How Microsoft Teams Connects You to Local Phones

Microsoft Teams is the game changer several businesses have sought after for years. Teams bring interoperability to the game, just as it provides intuitive collaboration. Threaded chats, file storage, meeting notes, making video calls, and PSTN calls are all made possible on one single platform!

Thus Teams does not only allow you to make calls within the platform to contacts and participants in your organization, with Direct Routing, you can make calls to local phone numbers as well! This is to say Teams can integrate with existing cloud-based phone systems in your business with ease while offering even better advantages.

Using Teams Voice

While Microsoft Teams, originally, did not have a functionality capable of making phone calls to landlines, the Teams Voice add-on helps you call landlines and cell phone numbers right from within your application.

Also, as Teams Voice is completely integrated into Microsoft 365, you can call your contacts from Outlook. You can even call individuals who email you provided they list their contact numbers in their signatures. Get the number, hit the contact number, and Teams Voice does the rest! 

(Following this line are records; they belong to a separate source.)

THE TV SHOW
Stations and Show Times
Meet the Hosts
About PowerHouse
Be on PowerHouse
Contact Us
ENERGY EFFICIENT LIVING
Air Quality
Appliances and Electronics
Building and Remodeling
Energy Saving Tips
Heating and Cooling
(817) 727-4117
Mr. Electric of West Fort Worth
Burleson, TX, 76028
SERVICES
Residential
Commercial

Connecting you With Direct Routing

With Direct Routing, Microsoft Teams can now function as the perfect business phone system. The platform acts as a PBX(Private Branch Exchange) capable of connecting to PSTN networks by using two important elements: SBC and SIP Trunks.

The two elements make it possible to connect to traditional networks via the internet while guaranteeing flexibility as well as security.

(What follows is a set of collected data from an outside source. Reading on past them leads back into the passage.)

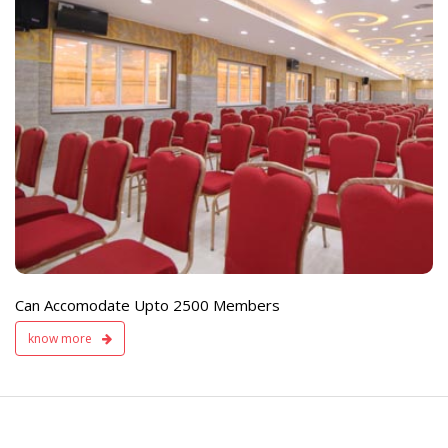
e
Live TV Display
and Sound Servic
Available
Can Accomodate Upto 2500 Members
know more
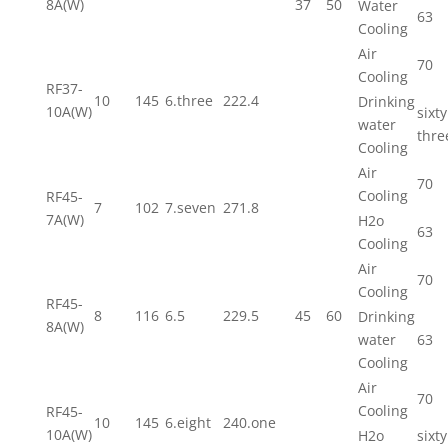
8A(W)
37
50
Water
63
Cooling
Air
70
Cooling
RF37-
10
145
6.three
222.4
Drinking
10A(W)
sixty
water
thre
Cooling
Air
70
Cooling
RF45-
7
102
7.seven
271.8
7A(W)
H2o
63
Cooling
Air
70
Cooling
RF45-
8
116
6.5
229.5
45
60
Drinking
8A(W)
water
63
Cooling
Air
70
Cooling
RF45-
10
145
6.eight
240.one
10A(W)
H2o
sixty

Direct routing, therefore, gives you the opportunity of selecting your network provider, so that by connecting Teams with an external line, you can securely make calls to virtually any number in the world regardless of network. 

Microsoft Teams Direct Routing connects users’ calls – either inbound or outbound – to local providers which serve as the third parties,  and which also determine how much tariff is eventually charged. This is why direct routing is best suited to businesses and companies who want more control over their tariff charges and more flexibility outside Microsoft call plans. Incidentally, Microsoft Teams is just flexible enough to allow that!

Summary

The future is here. If anything, this article has just proved to you how versatile Microsoft Teams is in catering to your communication needs. And if you’re the classic type, the nostalgic one ever insistent on good old traditional methods, Teams’ offering of using third-party handsets approved by Microsoft might just be exactly what you need!

Whatever your choice, it is clear now, you can’t go wrong with that call. Make it.